Oil and Natural Gas are going to be a very tough act to follow, in terms of BTU-density, but ultimately follow we must.

And to the skeptical among us, please avoid the personal attacks. "Liar" is a very strong word, and hardly applicable among those of us who are working on various paths toward sustainability.
Comment
12 of 14
September 21, 2010
The EPA needs to get its act together; if fialed in teh gulf oil leak.tehy are trying to push hazardous ineffcient wind; solar; and battry power based on a regilious cult to get back at big oil.

Learn and study God's system to clean heat and cool the earth and eveytime we add a new road or structure we take away from God's system.
Call it the heat island affect whcih is mentioned by every TV weatherman.

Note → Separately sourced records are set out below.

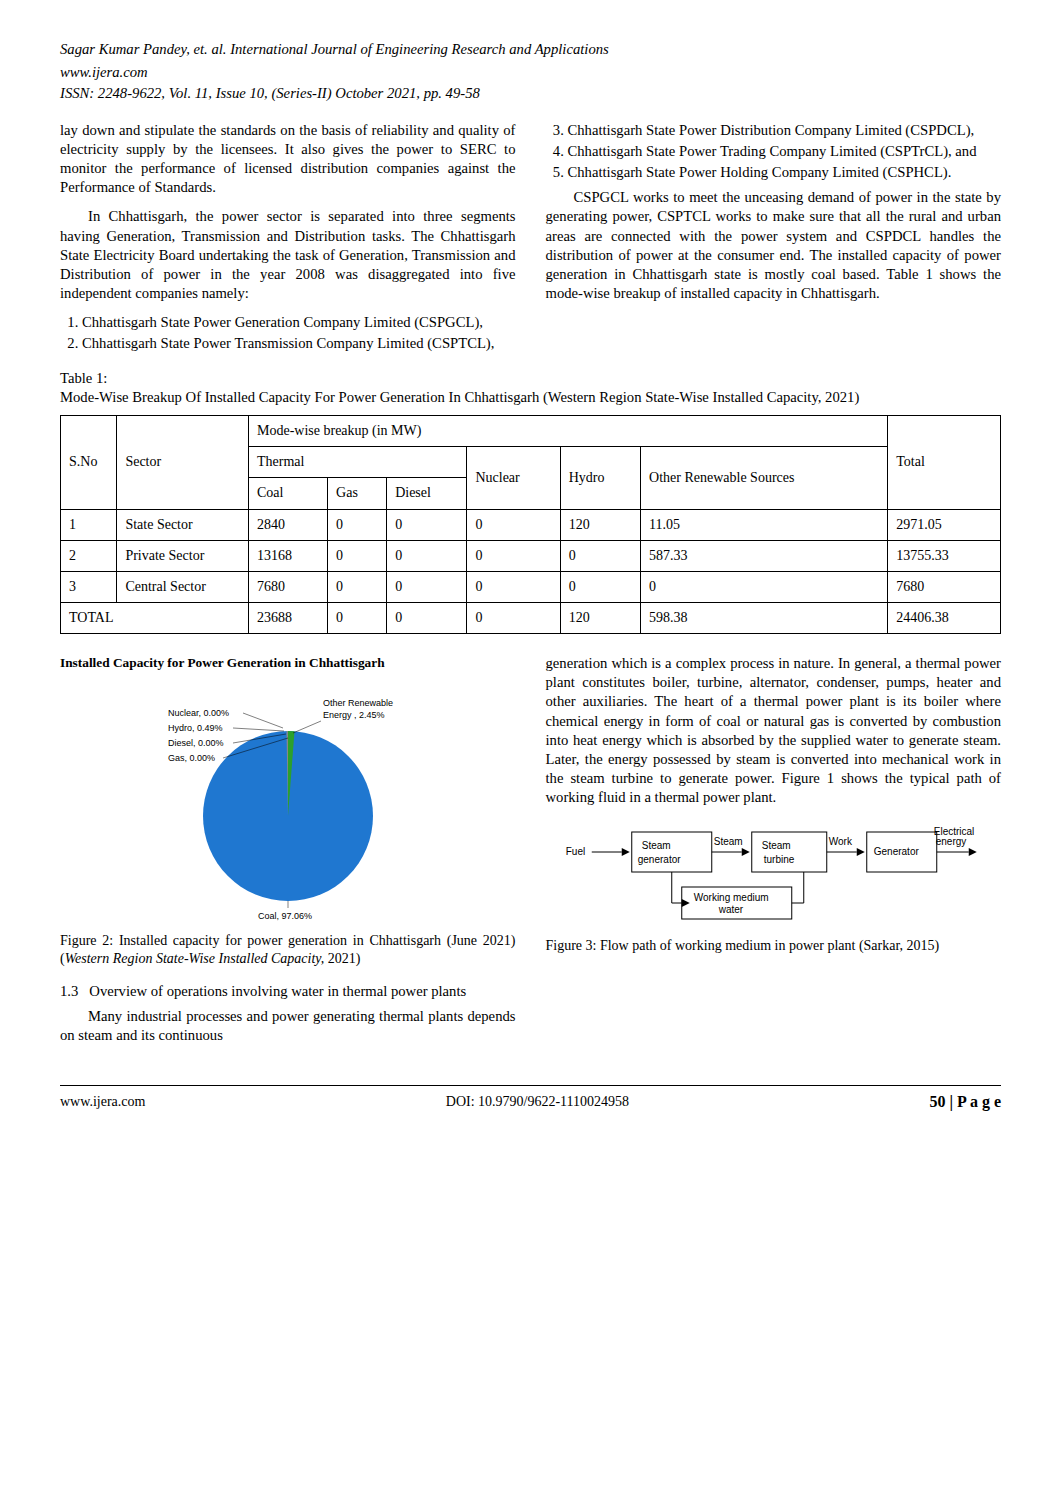Sagar Kumar Pandey, et. al. International Journal of Engineering Research and Applications
www.ijera.com
ISSN: 2248-9622, Vol. 11, Issue 10, (Series-II) October 2021, pp. 49-58
lay down and stipulate the standards on the basis of reliability and quality of electricity supply by the licensees. It also gives the power to SERC to monitor the performance of licensed distribution companies against the Performance of Standards.
In Chhattisgarh, the power sector is separated into three segments having Generation, Transmission and Distribution tasks. The Chhattisgarh State Electricity Board undertaking the task of Generation, Transmission and Distribution of power in the year 2008 was disaggregated into five independent companies namely:
Chhattisgarh State Power Generation Company Limited (CSPGCL),
Chhattisgarh State Power Transmission Company Limited (CSPTCL),
Chhattisgarh State Power Distribution Company Limited (CSPDCL),
Chhattisgarh State Power Trading Company Limited (CSPTrCL), and
Chhattisgarh State Power Holding Company Limited (CSPHCL).
CSPGCL works to meet the unceasing demand of power in the state by generating power, CSPTCL works to make sure that all the rural and urban areas are connected with the power system and CSPDCL handles the distribution of power at the consumer end. The installed capacity of power generation in Chhattisgarh state is mostly coal based. Table 1 shows the mode-wise breakup of installed capacity in Chhattisgarh.
Table 1:
Mode-Wise Breakup Of Installed Capacity For Power Generation In Chhattisgarh (Western Region State-Wise Installed Capacity, 2021)
| S.No | Sector | Mode-wise breakup (in MW) | Total |
| --- | --- | --- | --- |
| Thermal | Nuclear | Hydro | Other Renewable Sources |
| Coal | Gas | Diesel |
| 1 | State Sector | 2840 | 0 | 0 | 0 | 120 | 11.05 | 2971.05 |
| 2 | Private Sector | 13168 | 0 | 0 | 0 | 0 | 587.33 | 13755.33 |
| 3 | Central Sector | 7680 | 0 | 0 | 0 | 0 | 0 | 7680 |
| TOTAL | 23688 | 0 | 0 | 0 | 120 | 598.38 | 24406.38 |
Installed Capacity for Power Generation in Chhattisgarh
Nuclear, 0.00% Hydro, 0.49% Diesel, 0.00% Gas, 0.00% Other Renewable Energy , 2.45% Coal, 97.06%
Figure 2: Installed capacity for power generation in Chhattisgarh (June 2021) (Western Region State-Wise Installed Capacity, 2021)
1.3 Overview of operations involving water in thermal power plants
Many industrial processes and power generating thermal plants depends on steam and its continuous
generation which is a complex process in nature. In general, a thermal power plant constitutes boiler, turbine, alternator, condenser, pumps, heater and other auxiliaries. The heart of a thermal power plant is its boiler where chemical energy in form of coal or natural gas is converted by combustion into heat energy which is absorbed by the supplied water to generate steam. Later, the energy possessed by steam is converted into mechanical work in the steam turbine to generate power. Figure 1 shows the typical path of working fluid in a thermal power plant.
Fuel Steam generator Steam Steam turbine Work Generator Electrical energy Working medium water
Figure 3: Flow path of working medium in power plant (Sarkar, 2015)
www.ijera.com
DOI: 10.9790/9622-1110024958
50 | P a g e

Look at all of the equipment and processes required to harness wind; solar and battery and add mining; hazardous chemical; carbon by products used and pollutants released during all and you lost green in th equation
Comment
13 of 14
November 1, 2010
Actually, Fuelmaker, Andrew is correct on the efficiency of biomass plants, but lets put it in a different prospective. A plant that ONLY produces electricity (a cogen plant) only uses about 30% of the AVAILABLE energy, the other 70% in the form of steam is wasted into the atmosphere. On the otherhand, a CHP plant (Combined Heat & Power) utilizes the other 70% by providing heat (even A/C with coolers) for buildings and manufacturing processes.
Comment
14 of 14
November 2, 2010
russ-----" Natural gas is more efficient and cost effective. Solar hot water is more sustainable."--------

So compost the biomass and produce methane. Methane(natural gas) is clean and efficient---and works perfectly in tandem with solar thermal auxiliary systems. Your furnace and water heater work exactly the same as they always have---they just come on less often, and don't run as long, and don't use nearly as much energy.

And the compost left over after the anaerobic digestion of the biomass is a valuable commodity in itself.